TASK — The line containing "M206,1309L345,1843H65L27,1601L9,1605V1343Z" and every line after it, through the end of the records below: repeat them exactly, nothing more.

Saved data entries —
• • •

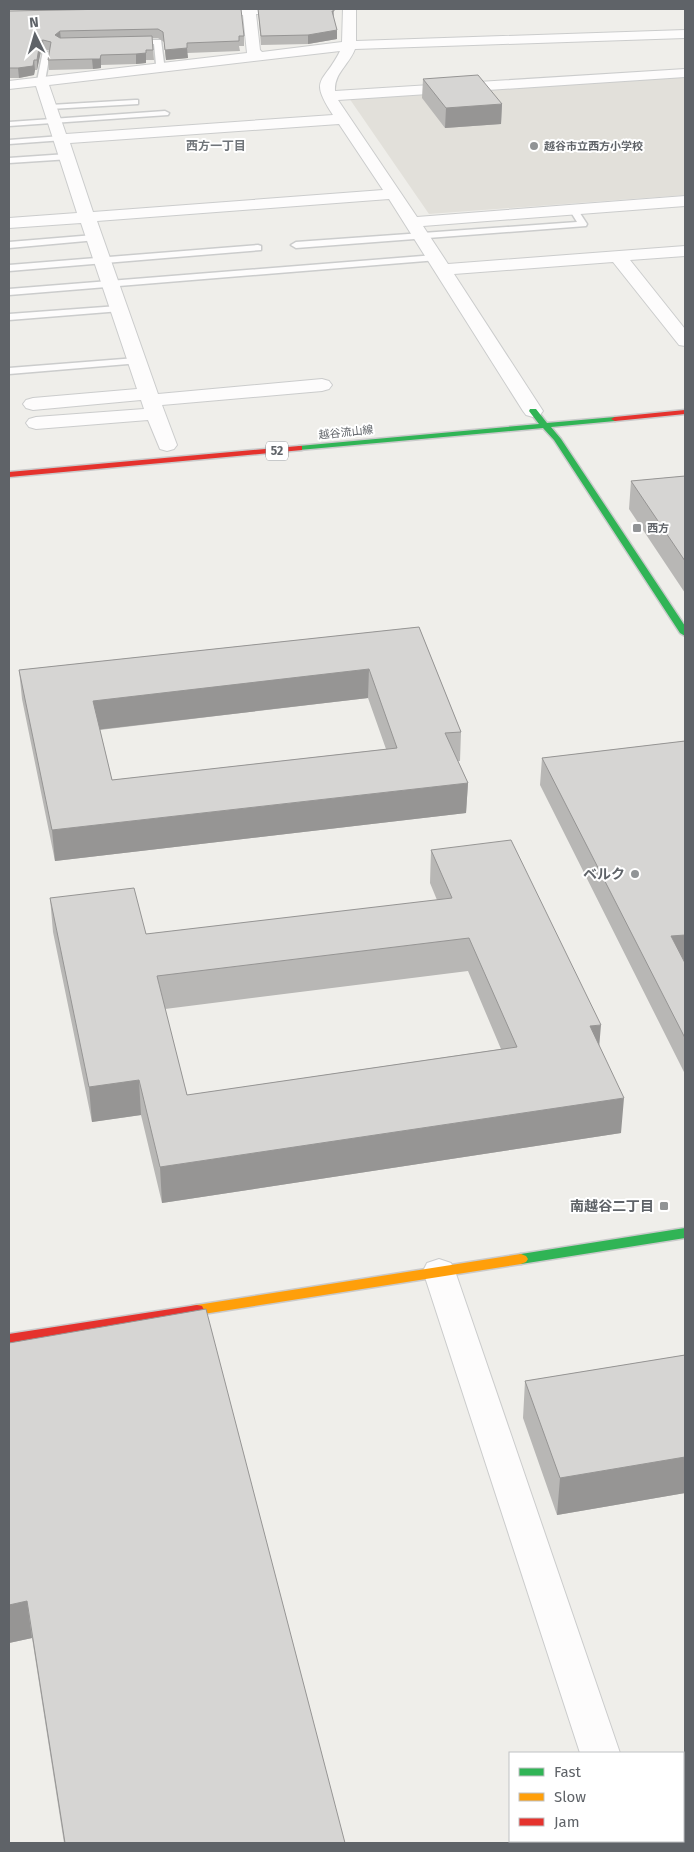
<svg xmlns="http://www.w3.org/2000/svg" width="694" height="1852" viewBox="0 0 694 1852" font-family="'Fira Sans','Noto Sans JP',sans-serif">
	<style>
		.education { fill: #e2e0da }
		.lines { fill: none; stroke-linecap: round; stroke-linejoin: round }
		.lane-casing { stroke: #cbcccc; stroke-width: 3 }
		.street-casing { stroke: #cbcccc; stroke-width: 2 }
		.fast-casing { stroke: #cacacb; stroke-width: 3 }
		.slow-casing { stroke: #cacacb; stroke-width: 3 }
		.jam-casing { stroke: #cacacb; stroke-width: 3 }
		.lane { fill: #fdfcfc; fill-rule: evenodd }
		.street { fill: #fdfcfc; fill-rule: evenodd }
		.fast { fill: #30b455; fill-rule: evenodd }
		.slow { fill: #ff9f0a; fill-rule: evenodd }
		.jam { fill: #e5322d; fill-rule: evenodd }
		.wall { fill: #b8b7b5; fill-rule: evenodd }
		.shaded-wall { fill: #969594 }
		.building { fill: #d6d5d3; stroke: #969594; fill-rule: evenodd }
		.poi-dot { fill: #919496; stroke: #fff; stroke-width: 2 }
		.labels { text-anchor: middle; stroke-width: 4; stroke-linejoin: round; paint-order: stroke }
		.far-poi-label { font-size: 11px; font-weight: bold; fill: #5f6368; stroke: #fff; text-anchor: start }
		.far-street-label { font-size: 11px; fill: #5f6368; stroke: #fff }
		.far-neighbourhood-label { font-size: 12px; font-weight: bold; fill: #70757a; stroke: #fff }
		.shield { fill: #fff; stroke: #8f9295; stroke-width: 1 }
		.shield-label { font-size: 12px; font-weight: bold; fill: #5f6368 }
		.poi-label { font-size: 14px; font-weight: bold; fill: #5f6368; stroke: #fff; text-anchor: end }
	</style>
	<rect width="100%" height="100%" fill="#efeeea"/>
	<path class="education" d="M685,75V195L429,214L349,98Z"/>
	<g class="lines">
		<defs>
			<path id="lane" d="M130,40H161L164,63L168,67L167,69H161L156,64L154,44H130Z
				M43,51L50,53L45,81L41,83L37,81Z
				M135,100H138V104L50,109L46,107L50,105Z
				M165,111L169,113L168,115L9,126V122Z
				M61,136L65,138L64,140L9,144V140Z
				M67,154L70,155V159L9,163V158Z
				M573,206L576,207L587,224L586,226L296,248L291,245L296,242L577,222L569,209Z
				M94,235L97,236V240L9,248V242Z
				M258,245L261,246V250L9,271V265Z
				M435,255L440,258L438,260L9,295V289Z
				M118,306L123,309L121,311L9,320V314Z
				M136,358L141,361L140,363L9,374V368Z"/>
			<path id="street" d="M199,9H302L301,13L296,14H256L260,50L262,52L342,42L343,9H356V41L685,30V38L355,49C349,65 334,73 335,91L685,69V77L338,100L417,217L685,196V206L423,226L448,264L685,246V256L630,260L685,329V346L679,345L613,262L454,274L543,411L540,415L533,417L526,415L523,411L389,199L97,221L158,394L322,379L329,381L332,385L329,389L322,391L162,405L177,445L174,449L167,451L160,449L148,420L36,429L29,427L26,423L29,419L36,417L144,409L141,400L33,410L26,408L23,404L26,400L33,398L137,389L81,223L9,228V218L77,213L36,86L9,89V81L247,53L243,15H204L199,14L197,11ZM340,51C324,84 308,77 333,115L66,134L49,85ZM339,124L383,190L93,212L70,143Z
				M439,1259L451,1263L455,1271L620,1753H580L423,1271L427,1263Z
				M608,1841H650L651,1843H609Z"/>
			<path id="fast" d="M530,409H536L547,423L615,417L619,419L615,421L551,427L561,439L685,626V636L680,633L554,440L543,428L299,450L295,448L299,446L539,424L529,411Z
				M685,1228V1238L521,1264L516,1262L514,1259L516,1256L521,1254Z"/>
			<path id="slow" d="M521,1254L526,1256L528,1259L526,1262L521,1264L197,1315L192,1314L190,1310L192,1306L197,1305Z"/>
			<path id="jam" d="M685,410V414L615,421L611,419L615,417Z
				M299,446H302V450L9,477V472Z
				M197,1305L202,1306L204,1310L202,1314L9,1344V1334Z"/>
		</defs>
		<use href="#lane" class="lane-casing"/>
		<use href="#street" class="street-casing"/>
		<use href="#fast" class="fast-casing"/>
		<use href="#slow" class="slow-casing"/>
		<use href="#jam" class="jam-casing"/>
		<use href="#lane" class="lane"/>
		<use href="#street" class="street"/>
		<use href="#fast" class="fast"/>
		<use href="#slow" class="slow"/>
		<use href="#jam" class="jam"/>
	</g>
	<path class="wall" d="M258,9L334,11V20L337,30V39L308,44L261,45Z
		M9,11L244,36V46H239L240,51L187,53L188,58L166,60L164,42L158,38H152L154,60H146V63L136,64L101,65V68L93,69L49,70L48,60L50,51L44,49L41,51L37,70H35L34,75L19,78H9Z
		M423,79L502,104L501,124L445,128L422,98Z
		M685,476V593L629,509L631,481Z
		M419,627L461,732L460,761H458L468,783L466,813L55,861L22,699L19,670ZM368,698L386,749L112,780L100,730Z
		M685,741V1074L540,785L542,758Z
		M431,850L599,1045L621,1133L162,1203L141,1115L92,1122L53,932L50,898L146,934L437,900L430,883ZM468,971L501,1049L187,1095L165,1009Z
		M9,1343L345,1843H64L32,1638L9,1643Z
		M685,1355V1493L557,1515L523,1418L525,1381Z"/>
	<path class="shaded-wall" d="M337,30V39L308,44V35Z
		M60,31L61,40L55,35Z
		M43,40L44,49L41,51L37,70V60L40,41Z
		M187,48L188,58L166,60L165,50Z
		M146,50V63L136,64V54Z
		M101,55V68L93,69L92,59Z
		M34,60L35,70L34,75L19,78L18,68Z
		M502,104L501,124L445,128L446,108Z
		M369,669L368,698L95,730L93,701Z
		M468,783L466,813L55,861L52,830Z
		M685,935V963L671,936Z
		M601,1025L598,1060L590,1026Z
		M139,1080L141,1115L92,1122L89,1087Z
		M624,1098L621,1133L162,1203L160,1167Z
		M685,1457V1493L557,1515L560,1478Z
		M27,1601L32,1638L9,1643V1605Z"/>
	<path class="building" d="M113,9H241L244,36H239V41L187,43V48L165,50L163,32L158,29L60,31L55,35L60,38L152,36L153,50H146V53L136,54L101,55L100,59H92L48,60L51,42L43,40L40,41L37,60H34L33,66L18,68H9V11Z
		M258,9H334V11H332L337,30L308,35L261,36Z
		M478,75L502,104L446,108L423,79Z
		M685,476V561L631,481Z
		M419,627L461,732L445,733L468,783L52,830L19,670ZM369,669L397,748L112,780L93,701Z
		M685,741V935L671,936L685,963V1038L542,758Z
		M511,840L601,1025L590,1026L624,1098L160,1167L139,1080L89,1087L50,898L134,888L146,934L452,898L431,850ZM469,938L517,1047L187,1095L157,976Z
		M206,1309L345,1843H65L27,1601L9,1605V1343Z
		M685,1355V1457L560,1478L525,1381Z"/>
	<g class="poi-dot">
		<circle cx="534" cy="146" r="5"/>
		<rect x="632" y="523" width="10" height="10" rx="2.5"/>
		<circle cx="635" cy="874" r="5"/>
		<rect x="659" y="1201" width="10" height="10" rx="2.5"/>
	</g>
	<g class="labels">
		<g class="far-poi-label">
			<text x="544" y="150">越谷市立西方小学校</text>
			<text x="647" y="532">西方</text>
		</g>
		<g class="far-street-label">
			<text transform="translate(346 432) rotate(-6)" y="4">越谷流山線</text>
		</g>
		<g class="far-neighbourhood-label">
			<text x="216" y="150">西方一丁目</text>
		</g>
		<rect class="shield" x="266" y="441.5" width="22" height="19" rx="4"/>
		<g class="shield-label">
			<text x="277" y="455">52</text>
		</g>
		<g class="poi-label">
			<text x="625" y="879">ベルク</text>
			<text x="654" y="1211">南越谷二丁目</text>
		</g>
	</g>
	<rect width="694" height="1852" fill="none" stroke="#5f6368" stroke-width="20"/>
	<rect x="509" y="1752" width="175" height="90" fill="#ffffff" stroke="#bfc1c3"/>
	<rect x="519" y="1768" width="25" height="8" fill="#30b455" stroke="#bfc1c3"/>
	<text x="554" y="1777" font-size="15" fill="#5f6368">Fast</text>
	<rect x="519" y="1793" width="25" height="8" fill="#ff9f0a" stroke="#bfc1c3"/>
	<text x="554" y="1802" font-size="15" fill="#5f6368">Slow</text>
	<rect x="519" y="1818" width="25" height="8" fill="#e5322d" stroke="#bfc1c3"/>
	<text x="554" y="1827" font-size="15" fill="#5f6368">Jam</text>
	<g transform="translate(35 35) rotate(355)" stroke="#ffffff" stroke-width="4" paint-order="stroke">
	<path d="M0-4L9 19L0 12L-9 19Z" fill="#5f6368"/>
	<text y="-8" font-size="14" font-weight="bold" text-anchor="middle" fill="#5f6368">N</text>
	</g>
</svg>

• • •

ANSWER FOR THE TASK —
		M206,1309L345,1843H65L27,1601L9,1605V1343Z
		M685,1355V1457L560,1478L525,1381Z"/>
	<g class="poi-dot">
		<circle cx="534" cy="146" r="5"/>
		<rect x="632" y="523" width="10" height="10" rx="2.5"/>
		<circle cx="635" cy="874" r="5"/>
		<rect x="659" y="1201" width="10" height="10" rx="2.5"/>
	</g>
	<g class="labels">
		<g class="far-poi-label">
			<text x="544" y="150">越谷市立西方小学校</text>
			<text x="647" y="532">西方</text>
		</g>
		<g class="far-street-label">
			<text transform="translate(346 432) rotate(-6)" y="4">越谷流山線</text>
		</g>
		<g class="far-neighbourhood-label">
			<text x="216" y="150">西方一丁目</text>
		</g>
		<rect class="shield" x="266" y="441.5" width="22" height="19" rx="4"/>
		<g class="shield-label">
			<text x="277" y="455">52</text>
		</g>
		<g class="poi-label">
			<text x="625" y="879">ベルク</text>
			<text x="654" y="1211">南越谷二丁目</text>
		</g>
	</g>
	<rect width="694" height="1852" fill="none" stroke="#5f6368" stroke-width="20"/>
	<rect x="509" y="1752" width="175" height="90" fill="#ffffff" stroke="#bfc1c3"/>
	<rect x="519" y="1768" width="25" height="8" fill="#30b455" stroke="#bfc1c3"/>
	<text x="554" y="1777" font-size="15" fill="#5f6368">Fast</text>
	<rect x="519" y="1793" width="25" height="8" fill="#ff9f0a" stroke="#bfc1c3"/>
	<text x="554" y="1802" font-size="15" fill="#5f6368">Slow</text>
	<rect x="519" y="1818" width="25" height="8" fill="#e5322d" stroke="#bfc1c3"/>
	<text x="554" y="1827" font-size="15" fill="#5f6368">Jam</text>
	<g transform="translate(35 35) rotate(355)" stroke="#ffffff" stroke-width="4" paint-order="stroke">
	<path d="M0-4L9 19L0 12L-9 19Z" fill="#5f6368"/>
	<text y="-8" font-size="14" font-weight="bold" text-anchor="middle" fill="#5f6368">N</text>
	</g>
</svg>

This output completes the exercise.